When Rabbi Richard Levy’s On Wings of Awe debuted 25 years ago, it was a radical prayer book used for Rosh Hashanah and Yom Kippur that provided occasional transliterations of Hebrew text, included Jewish matriarchs in prayer along with the patriarchs, and dealt sensitively with gender issues in providing translations. It may seem commonplace now, but these were innovations for a machzor then, and it felt right at home at Hillel foundations nationwide.
Now, as the book celebrates a quarter-century, KTAV Publishing House asked Levy, a former Director of the School of Rabbinic Studies at Hebrew Union College-Jewish Institute of Religion in Los Angeles and a past President of the Central Conference of American Rabbis (CCAR), to revise it for a new generation of Jews. As a result, every Hebrew prayer in the book has been transliterated, a testament to the expanded desire of worshippers to pray in Hebrew even if they cannot read or understand it.
“This is particularly important on these days when so many Jews who may have little contact with prayer throughout the year want to pour out their deepest thoughts and hopes, not only through elegant English offerings but by participating in Hebrew prayers that may carry deep associations for them. If they cannot read Hebrew letters this door is closed to them,” Levy says.

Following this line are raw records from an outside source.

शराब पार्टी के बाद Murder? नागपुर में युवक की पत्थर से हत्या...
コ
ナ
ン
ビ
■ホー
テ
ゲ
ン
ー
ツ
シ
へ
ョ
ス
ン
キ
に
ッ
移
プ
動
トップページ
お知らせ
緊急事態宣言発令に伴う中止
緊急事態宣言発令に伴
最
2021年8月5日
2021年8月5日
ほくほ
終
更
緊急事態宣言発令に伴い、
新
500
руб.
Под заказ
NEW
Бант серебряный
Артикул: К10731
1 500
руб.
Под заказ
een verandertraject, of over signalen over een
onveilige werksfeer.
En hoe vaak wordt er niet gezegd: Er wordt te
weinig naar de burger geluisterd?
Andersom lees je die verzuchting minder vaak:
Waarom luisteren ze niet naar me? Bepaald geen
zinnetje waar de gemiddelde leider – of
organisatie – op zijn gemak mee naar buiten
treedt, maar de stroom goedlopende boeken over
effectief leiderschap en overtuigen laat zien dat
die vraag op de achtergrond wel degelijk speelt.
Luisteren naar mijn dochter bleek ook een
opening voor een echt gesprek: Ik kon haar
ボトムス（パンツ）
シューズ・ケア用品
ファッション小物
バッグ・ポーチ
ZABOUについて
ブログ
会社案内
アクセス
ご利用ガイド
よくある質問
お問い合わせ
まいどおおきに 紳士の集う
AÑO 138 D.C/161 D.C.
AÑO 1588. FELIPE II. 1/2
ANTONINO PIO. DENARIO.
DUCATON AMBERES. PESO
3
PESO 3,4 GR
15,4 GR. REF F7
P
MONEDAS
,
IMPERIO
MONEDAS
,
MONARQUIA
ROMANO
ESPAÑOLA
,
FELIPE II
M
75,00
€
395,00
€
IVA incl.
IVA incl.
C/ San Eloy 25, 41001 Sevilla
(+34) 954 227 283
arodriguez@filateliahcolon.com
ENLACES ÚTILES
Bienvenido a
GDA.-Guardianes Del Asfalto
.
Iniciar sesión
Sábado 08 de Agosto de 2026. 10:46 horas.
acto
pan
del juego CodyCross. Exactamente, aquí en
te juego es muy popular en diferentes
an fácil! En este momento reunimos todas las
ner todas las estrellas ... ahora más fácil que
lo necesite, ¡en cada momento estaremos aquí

There are other changes too: more poetic translations, new interpretive readings, introspective questions, and added prayers all further engage worshipers with the texts and deepen their encounter with God. The book is well suited for Hillels as well as alternative High Holy Day services that Reform, Conservative and Reconstructionist congregations may create. Reform temples might consider using it until a new High Holy Day machzor is published by the CCAR.
Levy, the book’s editor and translator, currently serves as Rabbi of Campus Synagogue and Director of Spiritual Growth at HUC-JIR’s Jack H. Skirball Campus in Los Angeles.